その中心に建つ教会の聖堂で、一人の少女が祈りをささげていた。聖堂内にある神像の前に跪き、手にはセイント教の象徴である四辺内十字架を握りしめている。その身を包む純白の祭服にも、いたるところに同様の模様や意匠が込められているのが見て取れた。
「主よ…か弱き我らをどうかお導きください…」
一心に、ただただひたすらに神への祈りを込める。時に言葉となって口から洩れるその祈りは、あまりにもまっすぐであり真摯なものだ。私欲や雑念など今の彼女の中にはない。ただ、感謝と敬愛の祈り。それのみを純粋に捧げ続けていた。周囲は静寂に包まれ、彼女の呟きのみが時折小さく響く。
しかしその静寂を、軋んだ扉の音が破った。
少女が顔を上げれば、聖堂の入り口の扉が開いていた。この聖堂は立派ではあるがそのぶん古い。大きな扉は開けるたびに、悲鳴のような軋んだ音を意図せず上げてしまうのだ。そしてそこには、扉を開けた人物がきまり悪げな様子で立っていた。
「あー、すまない。祈りの邪魔をしてしまったか」
「ふふ。いいえ、大丈夫です。戻っていたのですね、クロノさん」
謝るその人物に、少女は小さく微笑みながら答えた。立ち上がった拍子に髪が踊り、その白銀の輝きを反射する。名前を呼ぶ涼やかな声には、紛れもない親愛と安堵の情が込められていた。

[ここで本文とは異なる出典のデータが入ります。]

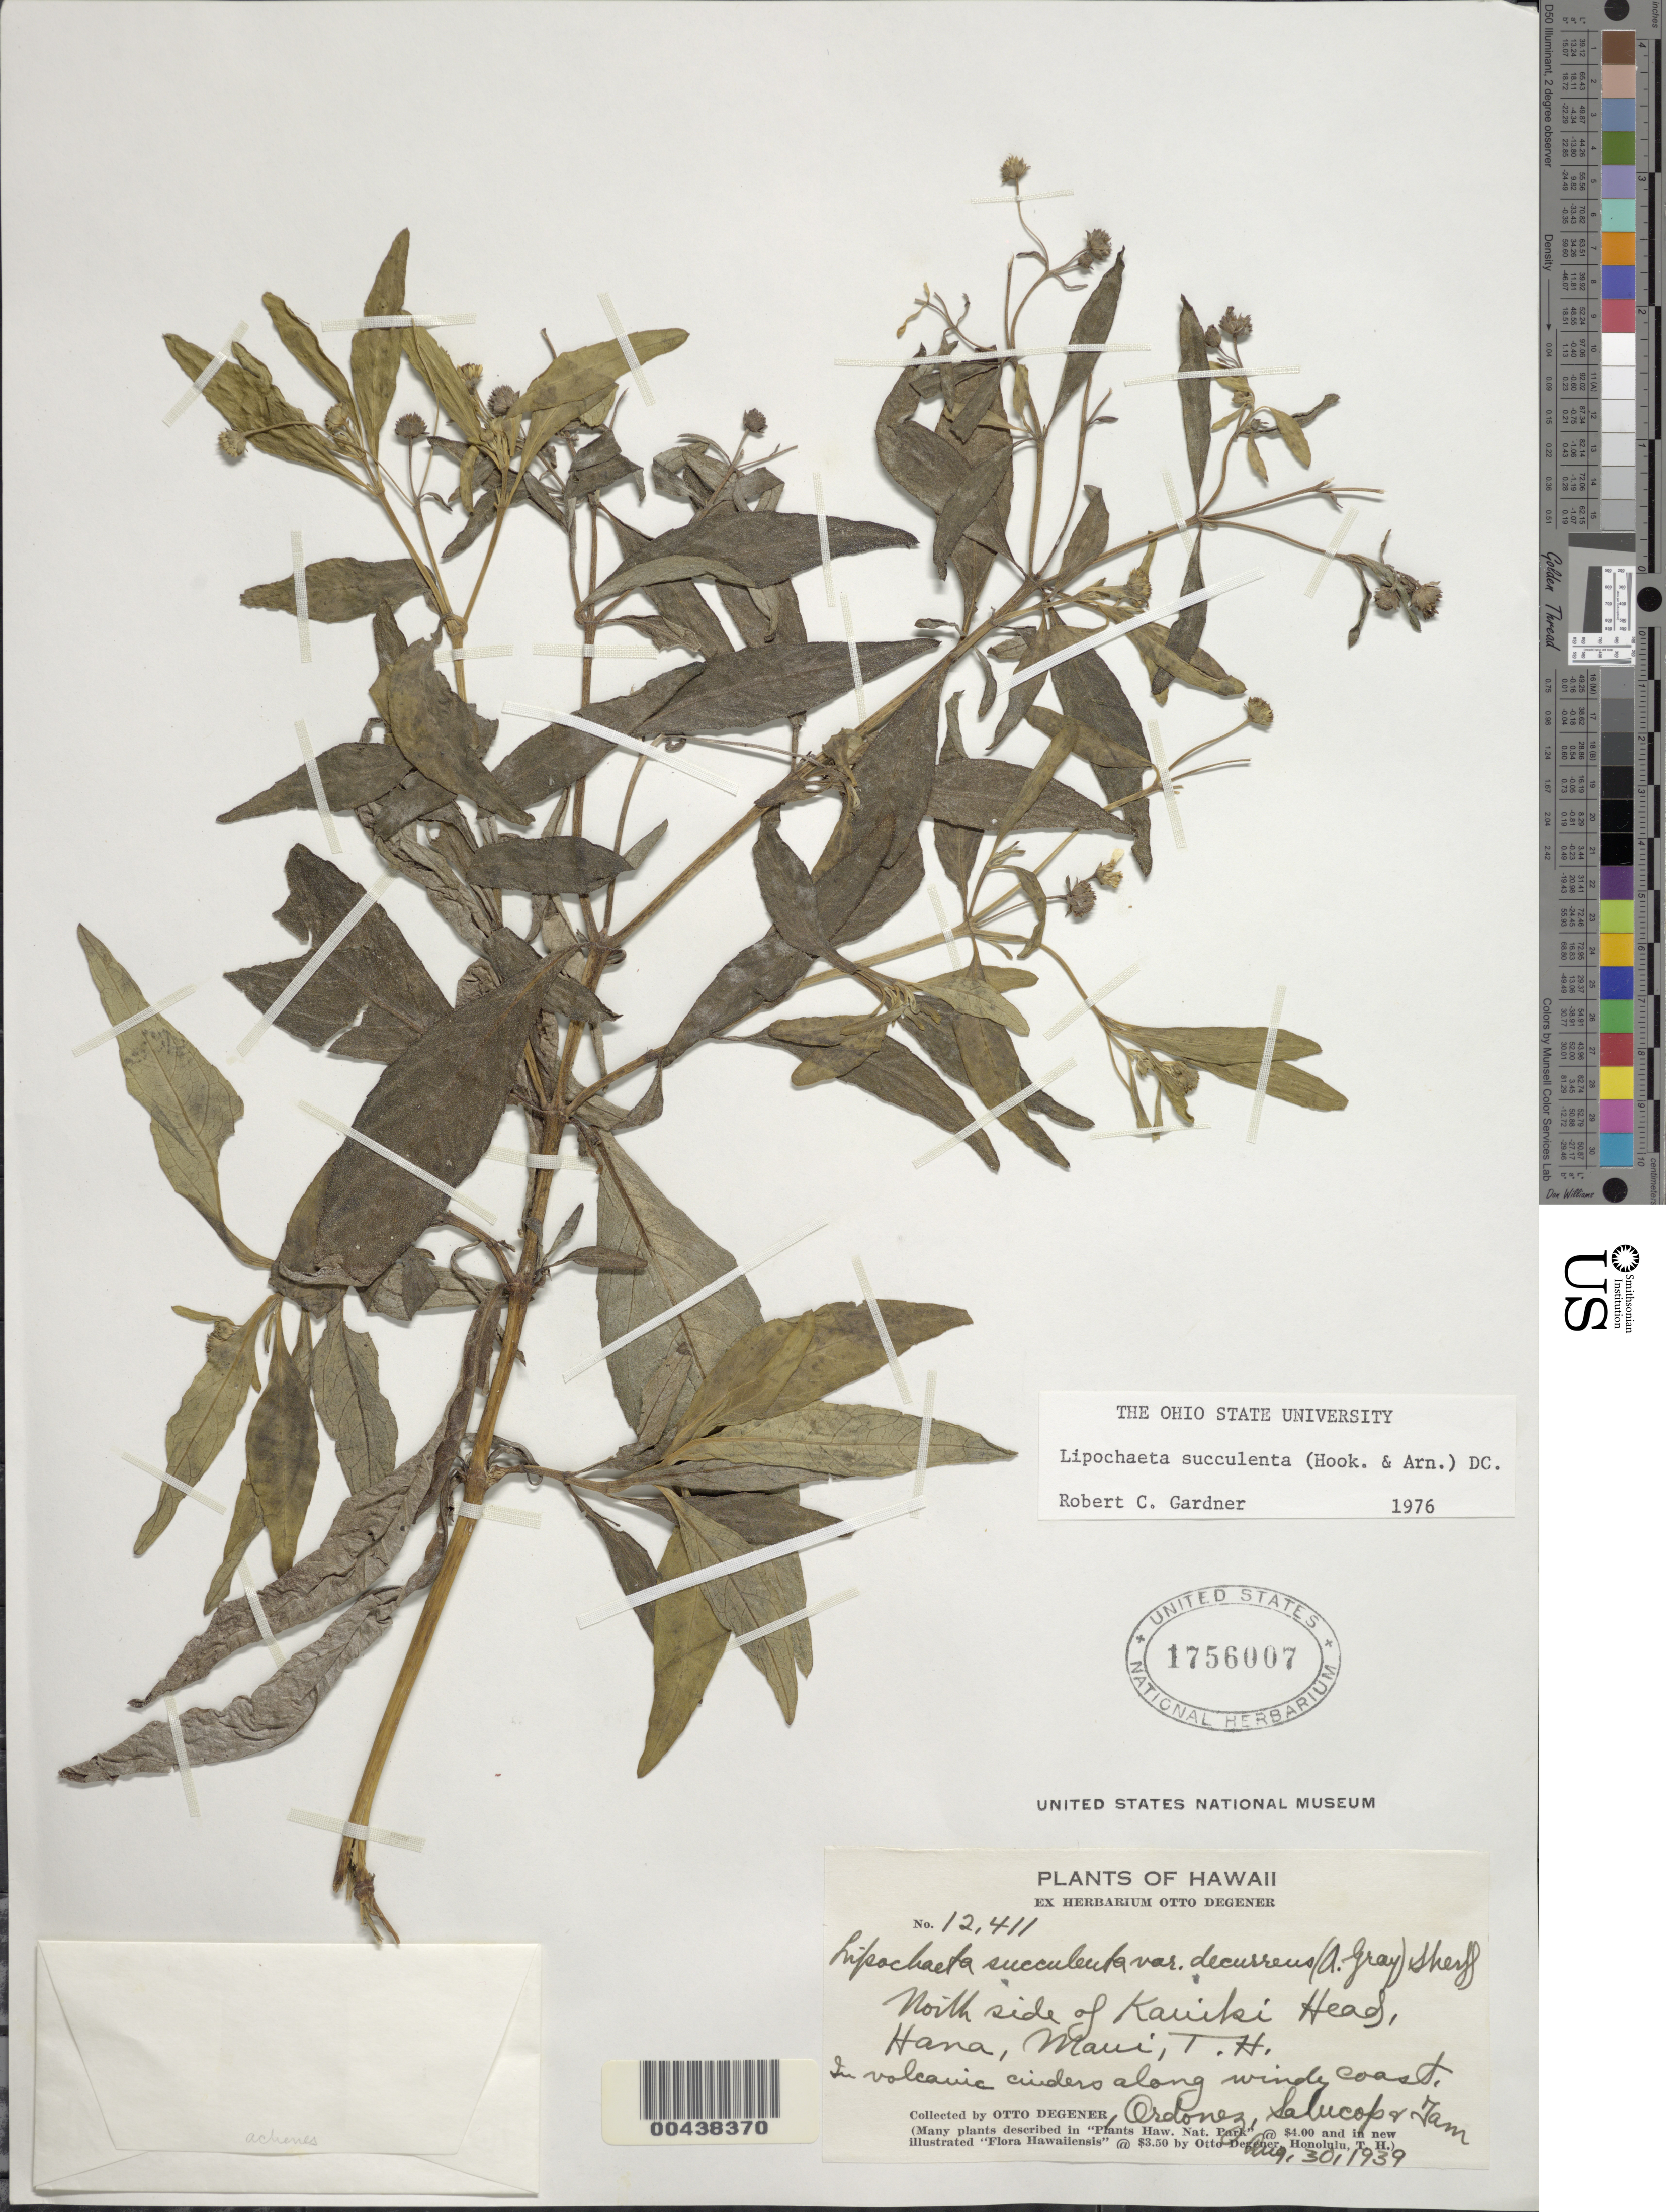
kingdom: Plantae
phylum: Tracheophyta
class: Magnoliopsida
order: Asterales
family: Asteraceae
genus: Lipochaeta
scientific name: Lipochaeta succulenta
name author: (Hook. & Arn.) DC.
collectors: O. Degener, Ordonez, -- Salucop & Tam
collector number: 12411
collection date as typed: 30 Aug 1939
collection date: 1939-08-30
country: United States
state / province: Hawaii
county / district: Maui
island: Maui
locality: N side of Kauiki Head, Hana, along coast.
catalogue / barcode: US 1756007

「…ああ。つい今しがた戻ったところだ。挨拶しようかと思って探していたんだが…邪魔してしまってはダメだな。すまない、セシリア」
少女に対し、相手もまた小さく微笑みながら肩をすくめた。その際、腰から吊っている剣が僅かに金属音を鳴らす。少女とは正反対に漆黒の外套に身を包んだその姿は、お世辞にも神聖な聖堂には似つかわしくない。くすんだ黒い髪も土埃によってか汚れており、どう見ても優しいとは言えない鋭い眼光や冷たい容貌と相まって、ますます聖堂や教会には合わない様相を呈していた。唯一、首から下げられた四辺内十字のロザリオだけが彼の中で教会と結びついている。
しかし少女―セシリアはそんな青年の容姿や身なりを気にすることなく歩み寄り、その首のロザリオを手に取った。小柄なセシリアに合わせて青年―クロノも身をかがめ、その場に片膝をついてその行為を受け入れる。やがてロザリオが一瞬光輝き、セシリアの手から離れる。
「おかえりなさい、クロノさん」
「ただいま、セシリア」
白の聖女・セシリア=ホワイト。
黒の騎士・クロノ=ルシフェイル。
これは彼女と彼、二人の数奇な運命の物語である。